Interrater reliability was determined for each of the three PVL scoring methods. The concordance correlation coefficient was assessed for pairwise agreement among the three observers’ continuous volumetric measurements, and the Fleiss’ κ statistic was used for the interrater reliability of the categorical scale and QPS.

To assess the agreement between the three approaches within each method, the three observers’ scores were averaged together for each patient’s imaging data. This resulted in one averaged PVL volume (ground truth volume), one averaged categorical score, and one averaged QPS score for each image. The continuous volumetric data was then converted to categorical data using volume cutoffs as described in the Methods section ( Table 1 ). Cohen’s κ statistics were used to compare the volumetric ground truth to the categorical score and QPS. All κ statistics were linearly weighted to account for the degree of disagreement between the categories. Altman’s qualitative system for strength of agreement for kappa statistics was used to describe interrater reliability (21). Data were analyzed with Stata software version 10 (StataCorp, College Station, TX), and statistical significance was assessed at the 0.05 level. Study data were collected and managed using REDCap electronic data capture tools hosted at The Children’s Hospital of Philadelphia.

Conclusions

The quartered point system is a simple and accurate method that clinicians and researchers can use to determine the severity of PVL. It is in very good agreement with the time-intensive ground truth of direct volume measurement and has the potential to provide physicians with the tools to make a more timely assessment. Due to the greater sensitivity to the range of severity of PVL, QPS has a greater potential to more accurately correlate with neurodevelopmental outcomes.

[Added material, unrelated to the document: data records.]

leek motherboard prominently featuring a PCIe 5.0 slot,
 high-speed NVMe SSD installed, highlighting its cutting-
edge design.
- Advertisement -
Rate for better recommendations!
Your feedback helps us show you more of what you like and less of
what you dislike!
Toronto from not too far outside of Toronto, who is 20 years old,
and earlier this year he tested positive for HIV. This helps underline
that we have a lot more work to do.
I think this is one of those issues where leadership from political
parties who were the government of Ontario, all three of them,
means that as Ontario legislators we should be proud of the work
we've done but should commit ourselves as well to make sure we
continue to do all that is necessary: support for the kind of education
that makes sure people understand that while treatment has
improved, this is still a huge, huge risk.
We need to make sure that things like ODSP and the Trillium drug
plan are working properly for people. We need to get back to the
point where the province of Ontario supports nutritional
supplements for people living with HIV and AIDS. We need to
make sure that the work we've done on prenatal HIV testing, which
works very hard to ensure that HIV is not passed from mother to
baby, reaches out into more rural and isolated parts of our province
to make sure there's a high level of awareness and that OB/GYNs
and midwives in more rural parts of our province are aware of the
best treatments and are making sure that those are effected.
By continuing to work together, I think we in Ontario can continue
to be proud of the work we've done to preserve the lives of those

Statement of Financial Support

This study was supported by: a 2013 Student Scholarship in Cerebrovascular Disease and Stroke at the American Heart Association’s Stroke Council, Dallas, TX (A.L.M.); National Heart, Lung and Blood Institute HL007915, Bethesda, MD (D.R.B.); Thrasher Research Foundation Early Career Award, Salt Lake City, UT (D.R.B.); National Institutes of Health T32 grant no. HL007954, Bethesda, MD (J.M.L.); National Institutes of Health grant no. NS-072338, Bethesda, MD (D.J.L.); and the June and Steve Wolfson Family Foundation, Philadelphia, PA (D.J.L.).

Disclosure

The authors have no financial relationships or conflicts of interest to disclose.